(Page images and extracted text)
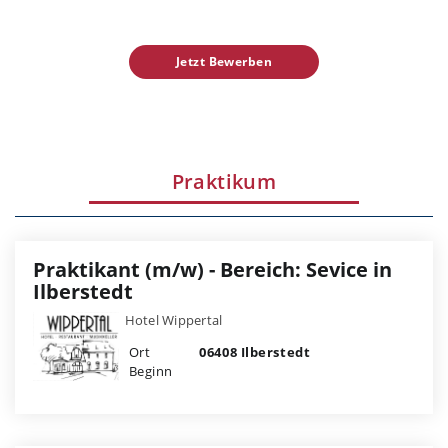
Jetzt Bewerben
Praktikum
Praktikant (m/w) - Bereich: Sevice in
Ilberstedt
Hotel Wippertal
Ort
06408 Ilberstedt
Beginn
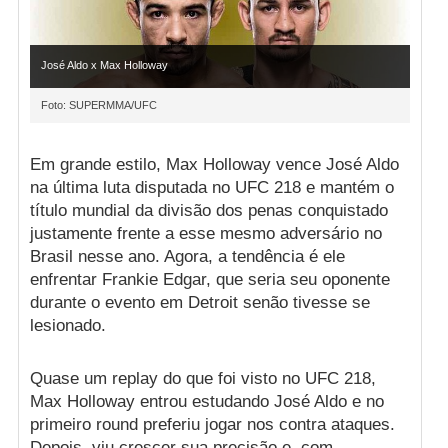
José Aldo x Max Holloway
Foto: SUPERMMA/UFC
Em grande estilo, Max Holloway vence José Aldo
na última luta disputada no UFC 218 e mantém o
título mundial da divisão dos penas conquistado
justamente frente a esse mesmo adversário no
Brasil nesse ano. Agora, a tendência é ele
enfrentar Frankie Edgar, que seria seu oponente
durante o evento em Detroit senão tivesse se
lesionado.
Quase um replay do que foi visto no UFC 218,
Max Holloway entrou estudando José Aldo e no
primeiro round preferiu jogar nos contra ataques.
Depois, viu crescer sua precisão e, com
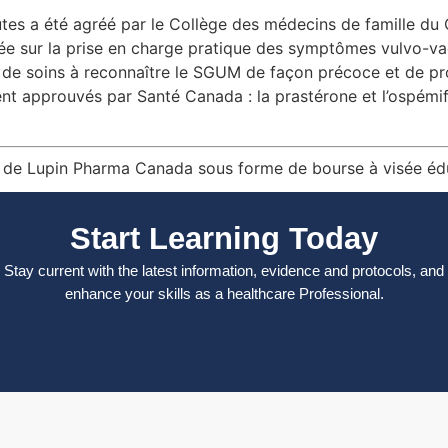
s a été agréé par le Collège des médecins de famille du C
trée sur la prise en charge pratique des symptômes vulvo-v
 de soins à reconnaître le SGUM de façon précoce et de pr
 approuvés par Santé Canada : la prastérone et l’ospémifè
t de Lupin Pharma Canada sous forme de bourse à visée éduc
Start Learning Today
Stay current with the latest information, evidence and protocols, and
enhance your skills as a healthcare Professional.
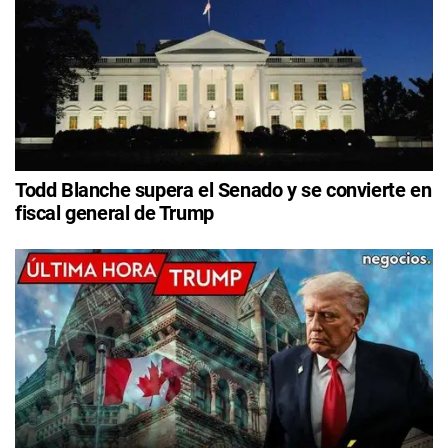
Todd Blanche supera el Senado y se convierte en
fiscal general de Trump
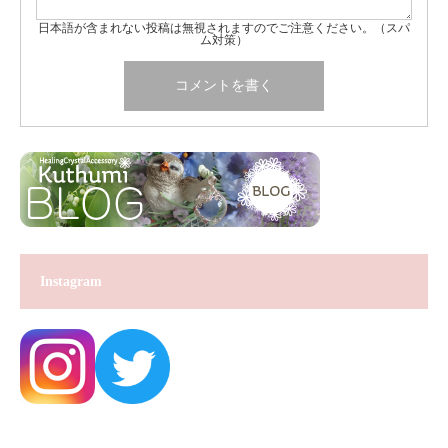
日本語が含まれない投稿は無視されますのでご注意ください。（スパ
ム対策）
Instagram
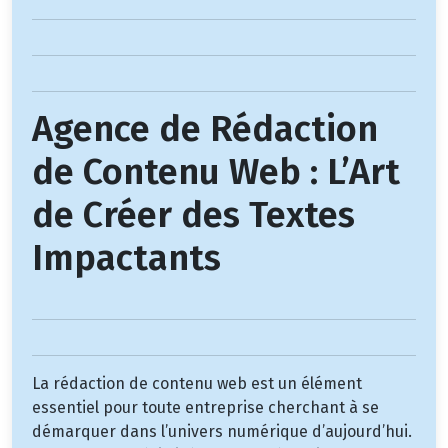
Agence de Rédaction
de Contenu Web : L’Art
de Créer des Textes
Impactants
La rédaction de contenu web est un élément
essentiel pour toute entreprise cherchant à se
démarquer dans l’univers numérique d’aujourd’hui.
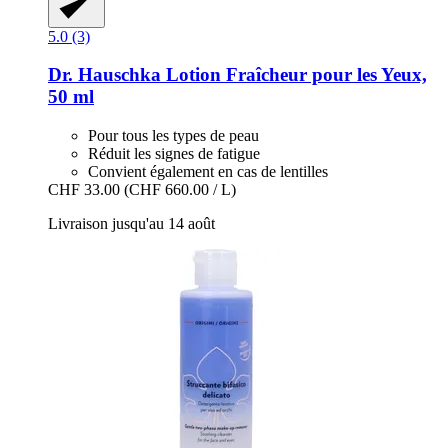
5.0 (3)
Dr. Hauschka
Lotion Fraîcheur pour les Yeux,
50 ml
Pour tous les types de peau
Réduit les signes de fatigue
Convient également en cas de lentilles
CHF 33.00
(CHF 660.00 / L)
Livraison jusqu'au 14 août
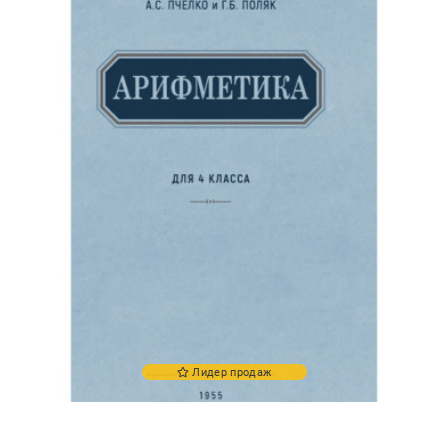
Лидер продаж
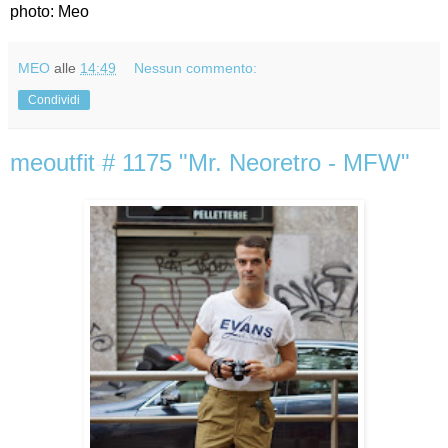
photo: Meo
MEO
alle
14:49
Nessun commento:
Condividi
meoutfit # 1175 "Mr. Neoretro - MFW"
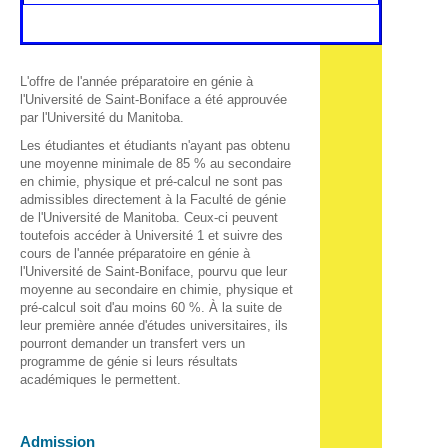
L'offre de l'année préparatoire en génie à
l'Université de Saint-Boniface a été approuvée
par l'Université du Manitoba.
Les étudiantes et étudiants n'ayant pas obtenu
une moyenne minimale de 85 % au secondaire
en chimie, physique et pré-calcul ne sont pas
admissibles directement à la Faculté de génie
de l'Université de Manitoba. Ceux-ci peuvent
toutefois accéder à Université 1 et suivre des
cours de l'année préparatoire en génie à
l'Université de Saint‑Boniface, pourvu que leur
moyenne au secondaire en chimie, physique et
pré-calcul soit d'au moins 60 %. À la suite de
leur première année d'études universitaires, ils
pourront demander un transfert vers un
programme de génie si leurs résultats
académiques le permettent.
Admission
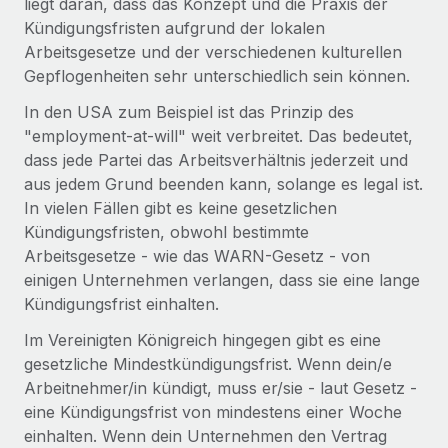
liegt daran, dass das Konzept und die Praxis der
Events
Tools
Kündigungsfristen aufgrund der lokalen
Partner werden
Newsroom
Arbeitsgesetze und der verschiedenen kulturellen
Entdecke die Möglichkeiten einer Partnerschaft
Gepflogenheiten sehr unterschiedlich sein können.
DIENSTLEISTUNGEN
Informationen zu Gehältern und Qualifikationen
Remote Build
Demnächst verfügbar
In den USA zum Beispiel ist das Prinzip des
Frag unsere Expert:innen
Beratung zu Integrationen und KI-Automatisierung
Insights Center
"employment-at-will" weit verbreitet. Das bedeutet,
Hilfe von Expert:innen für globale HR & Compliance
dass jede Partei das Arbeitsverhältnis jederzeit und
Hol dir Unterstützung
aus jedem Grund beenden kann, solange es legal ist.
Background-Checks
FALLSTUDIEN
In vielen Fällen gibt es keine gesetzlichen
Einfacheres Bewerber:innen-Screening
Alle Ressourcen anzeigen
Kündigungsfristen, obwohl bestimmte
So hat der KI-Vorreiter Weaviate sein Team mit
Remote um 120 % vergrößert
Compliance Watchtower
Arbeitsgesetze - wie das WARN-Gesetz - von
Lückenlose Compliance
BLOG
einigen Unternehmen verlangen, dass sie eine lange
Weaviate auf einen Blick Weaviate entwickelt KI-basierte
Kündigungsfrist einhalten.
Open-Source-Infrastrukturen. Das...
Globale Payroll
Geräteverwaltung
Im Vereinigten Königreich hingegen gibt es eine
Globale Bereitstellung und Verfolgung von IT-
Mehr erfahren
EOR und PEO
gesetzliche Mindestkündigungsfrist. Wenn dein/e
Geräten
Arbeitnehmer/in kündigt, muss er/sie - laut Gesetz -
Contractor Management
eine Kündigungsfrist von mindestens einer Woche
Gründung von Niederlassungen
Revolution des Enterprise Contractor
Steuern
einhalten. Wenn dein Unternehmen den Vertrag
Schnelle, rechtssichere Gründung von
Managements – die Erfolgsgeschichte einer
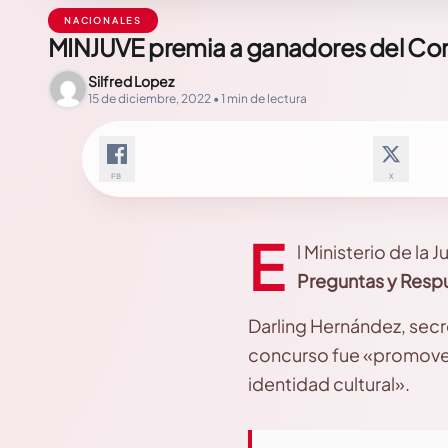
NACIONALES
MINJUVE premia a ganadores del Con
Silfred Lopez
15 de diciembre, 2022 • 1 min de lectura
FB
X
E
l Ministerio de la 
Preguntas y Resp
Darling Hernández, secre
concurso fue «promover 
identidad cultural».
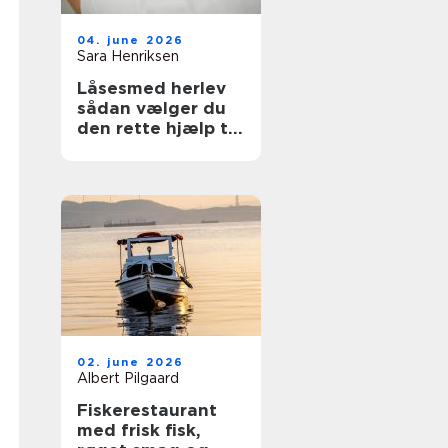
04. june 2026
Sara Henriksen
Låsesmed herlev
sådan vælger du
den rette hjælp til
din sikkerhed
02. june 2026
Albert Pilgaard
Fiskerestaurant
med frisk fisk,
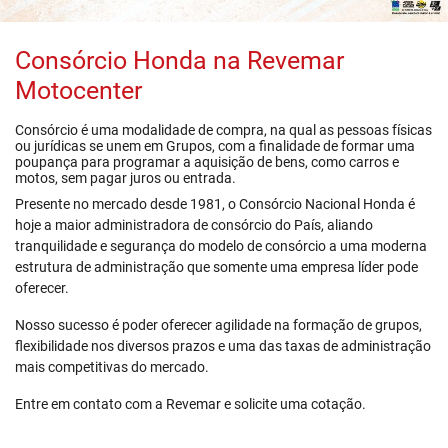
Consórcio Honda na Revemar
Motocenter
Consórcio é uma modalidade de compra, na qual as pessoas físicas
ou jurídicas se unem em Grupos, com a finalidade de formar uma
poupança para programar a aquisição de bens, como carros e
motos, sem pagar juros ou entrada.
Presente no mercado desde 1981, o Consórcio Nacional Honda é
hoje a maior administradora de consórcio do País, aliando
tranquilidade e segurança do modelo de consórcio a uma moderna
estrutura de administração que somente uma empresa líder pode
oferecer.
Nosso sucesso é poder oferecer agilidade na formação de grupos,
flexibilidade nos diversos prazos e uma das taxas de administração
mais competitivas do mercado.
Entre em contato com a Revemar e solicite uma cotação.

▶ _Exercise description_
Where a line of the records includes "Unternehmen", copy it.

▶ _Reply_
einigen Unternehmen verlangen, dass sie eine lange
einhalten. Wenn dein Unternehmen den Vertrag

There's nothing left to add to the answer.